Additional video models are available as individually selectable scripts in text or image interfaces.

Stable Video Diffusion, Base, XY 1.0 and XT 1.1
VGen
AnimateDiff

LoRA

SD.Next includes LoRA support for Hunyuan, LTX, WAN, Mochi, Cog.

See LoRA for more details.

Optimizations

Warning

Any use on GPUs below 16GB and systems below 48GB RAM is experimental

Memory

Offloading helps by moving data between system RAM and GPU VRAM as needed.
However, the full model still must load into RAM before use.
Check total model size in the table and confirm your system has enough RAM.

Offloading

Enable offloading so model components can move in and out of VRAM as needed.
Most models support all offloading modes:

Balanced: recommended, but may require extra tuning
Model: simplest
Sequential: highest memory savings, but slowest

See Offload for more details

Quantization

Enable on-the-fly quantization during load in Settings -> Quantization for additional memory savings.

SDNQ
BnB
Optimum-Quanto
TorchAO

You can enable quantization for Transformers and Text Encoder together or separately.

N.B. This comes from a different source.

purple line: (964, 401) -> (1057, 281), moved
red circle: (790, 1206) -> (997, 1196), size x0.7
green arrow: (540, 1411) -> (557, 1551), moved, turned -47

Most T2V and I2V models support on-the-fly quantization of the transformer module.
Most T2V models support text-encoder quantization, while many I2V models do not because image vectors cannot be quantized in the same way.

See Quantization for more details

Decoding

Instead of using only the full VAE packaged with the model to decode final frames, SD.Next also supports Tiny VAE and Remote VAE for video decoding.

Tiny VAE: support for Hunyuan, WAN, Mochi
Remote VAE: support for Hunyuan

See VAE for more details

Processing

SD.Next supports two optional acceleration methods:

FasterCache
support for Hunyuan, Mochi, Latte, Allegro, Cog, WanDB, LTX
PyramidAttentionBroadcast
support for Hunyuan, Mochi, Latte, Allegro, Cog, WanDB, LTX

Interpolation

All video modules support optional frame interpolation for smoother output.
When enabled, interpolation uses RIFE (Real-Time Intermediate Flow Estimation).

Issues/Limitations

See TODO for known issues and limitations.